Segment Start: Data listing

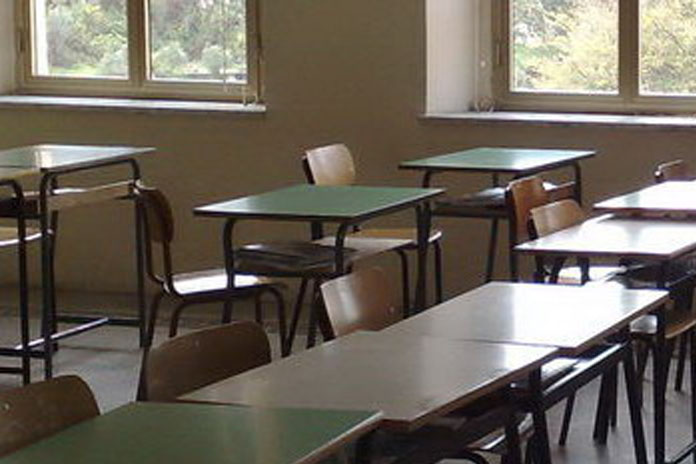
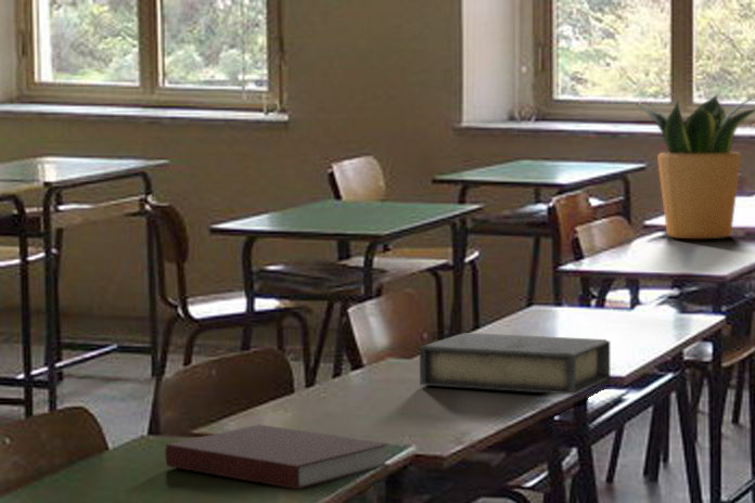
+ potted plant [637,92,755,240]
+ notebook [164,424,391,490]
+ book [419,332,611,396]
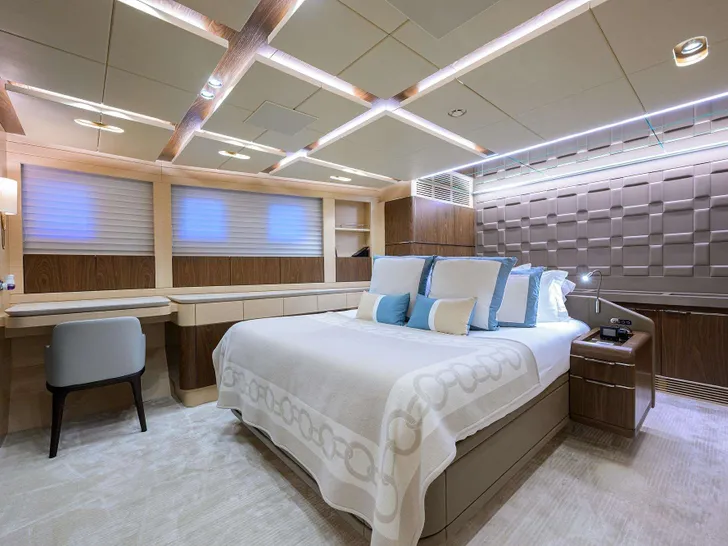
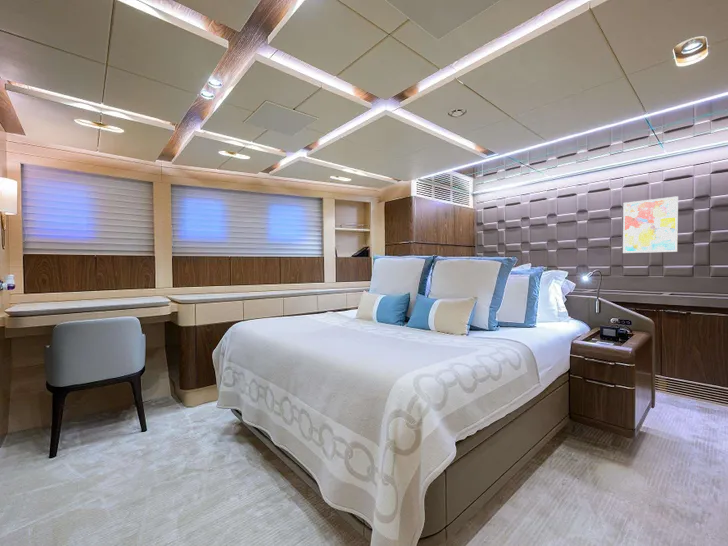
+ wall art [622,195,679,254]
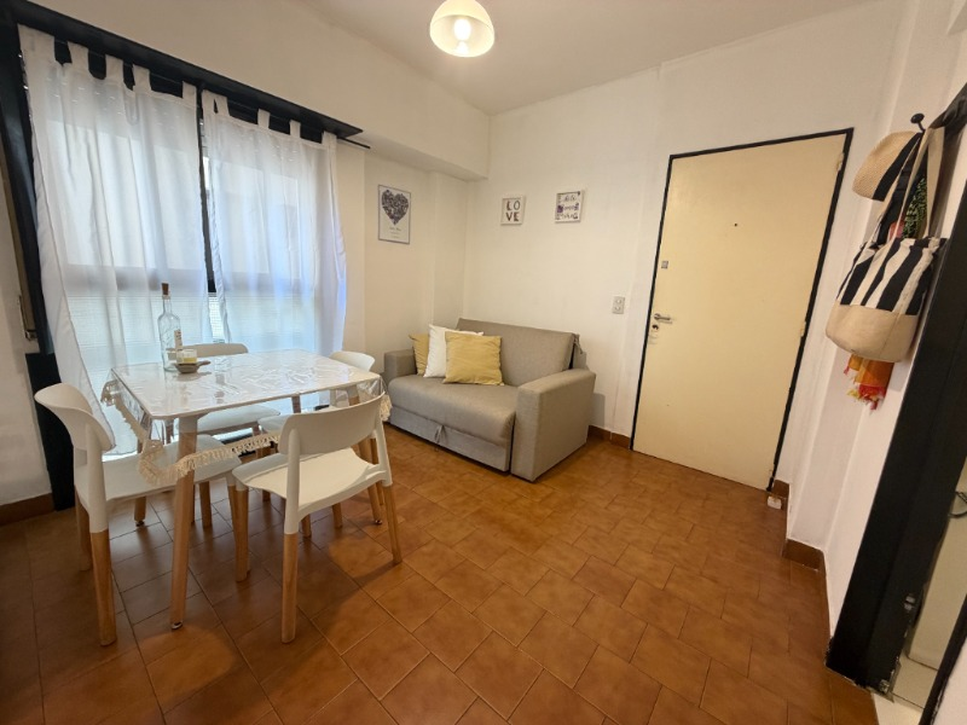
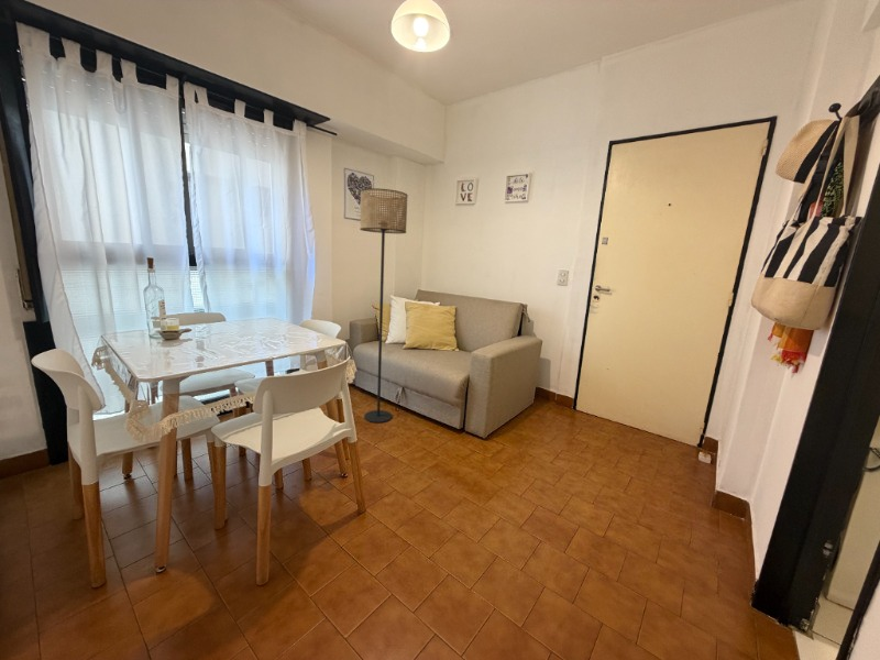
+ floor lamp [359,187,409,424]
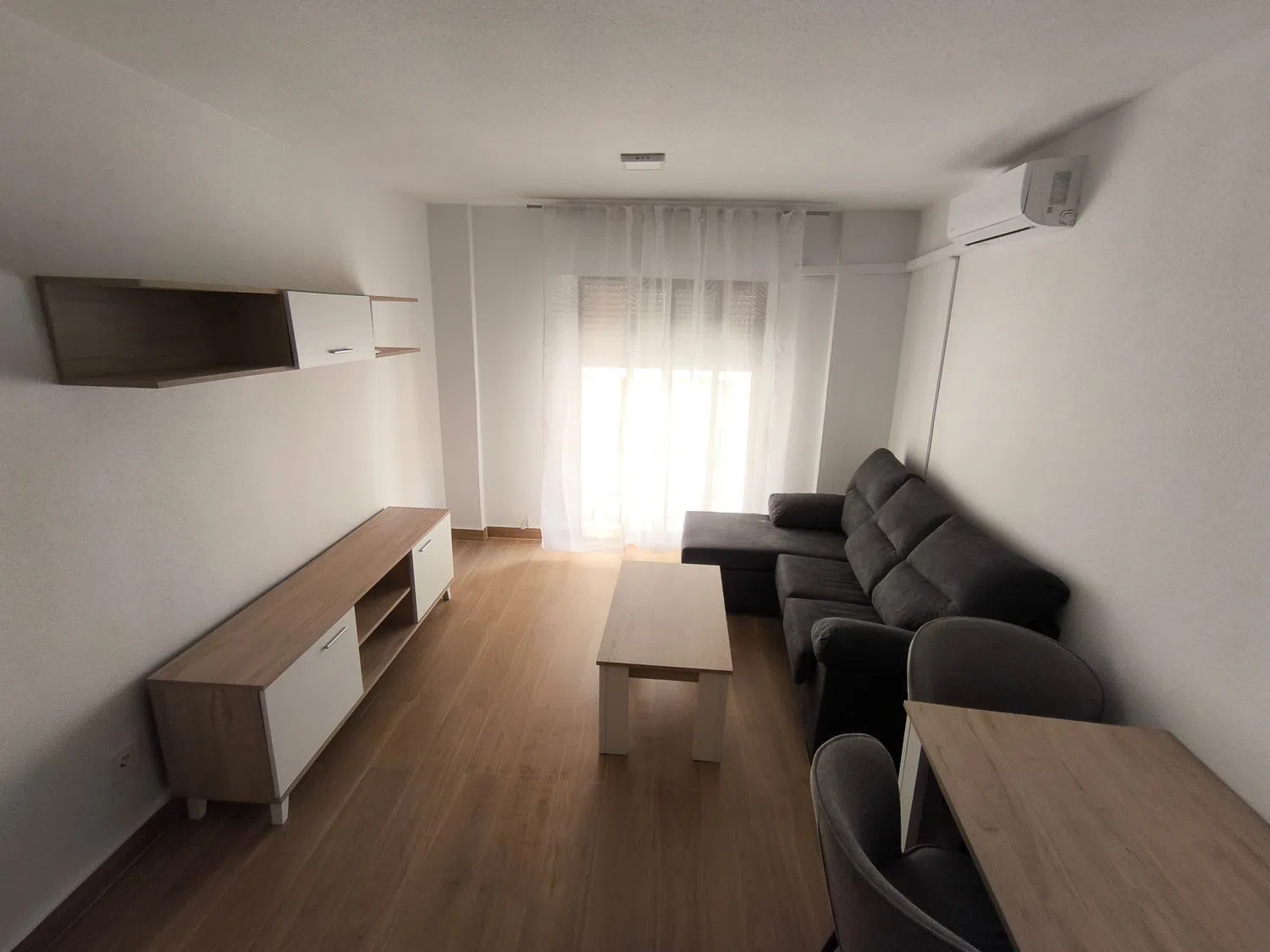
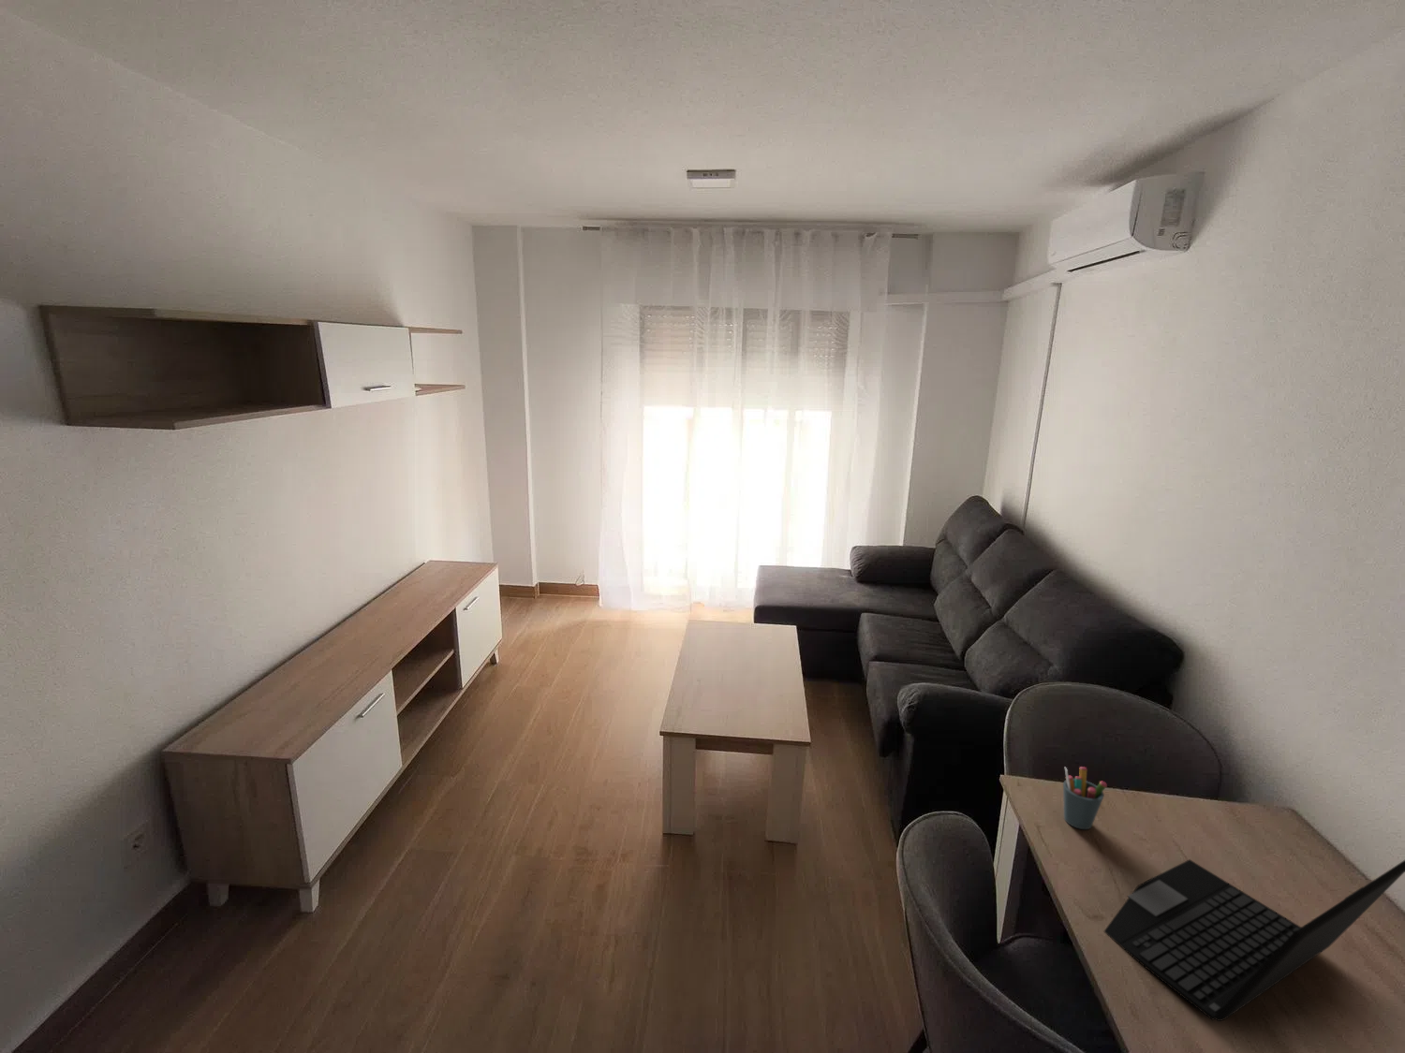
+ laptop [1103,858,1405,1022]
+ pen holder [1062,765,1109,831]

Segment End: Data listing

=== Problem to work on ===
Pictures aside, repeat every entry exactly as written.

=== Result below ===
+ potted plant [637,92,755,240]
+ notebook [164,424,391,490]
+ book [419,332,611,396]
+ wall art [622,195,679,254]
+ floor lamp [359,187,409,424]
+ laptop [1103,858,1405,1022]
+ pen holder [1062,765,1109,831]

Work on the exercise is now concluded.